Problem requirements
All of the records below need to be written out exactly, but without the pictures.
● ● ● ●
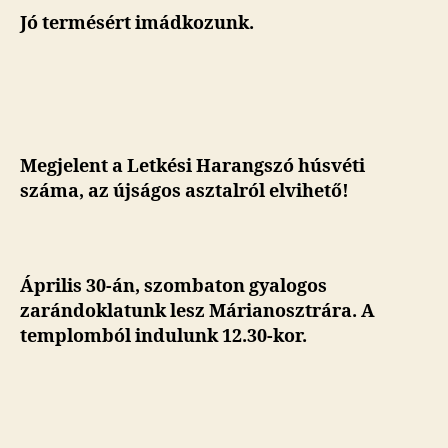
Jó termésért imádkozunk.
Megjelent a Letkési Harangszó húsvéti
száma, az újságos asztalról elvihető!
Április 30-án, szombaton gyalogos
zarándoklatunk lesz Márianosztrára. A
templomból indulunk 12.30-kor.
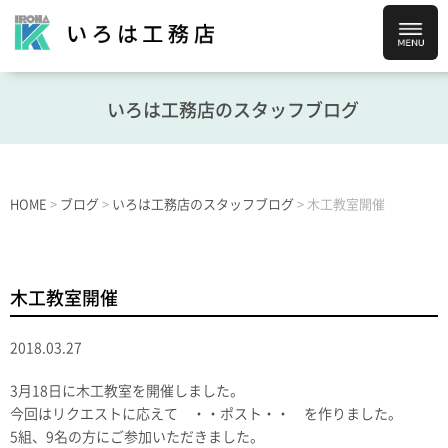
いろは工務店のスタッフブログ
HOME
>
ブログ
>
いろは工務店のスタッフブログ
>
木工教室開催
木工教室開催
2018.03.27
3月18日に木工教室を開催しました。
今回はリクエストに応えて ・・ポスト・・ を作りました。
5組、9名の方にご参加いただきました。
● ● ● ●
Written solution
Jó termésért imádkozunk.
Megjelent a Letkési Harangszó húsvéti
száma, az újságos asztalról elvihető!
Április 30-án, szombaton gyalogos
zarándoklatunk lesz Márianosztrára. A
templomból indulunk 12.30-kor.
いろは工務店のスタッフブログ
HOME
>
ブログ
>
いろは工務店のスタッフブログ
>
木工教室開催
木工教室開催
2018.03.27
3月18日に木工教室を開催しました。
今回はリクエストに応えて ・・ポスト・・ を作りました。
5組、9名の方にご参加いただきました。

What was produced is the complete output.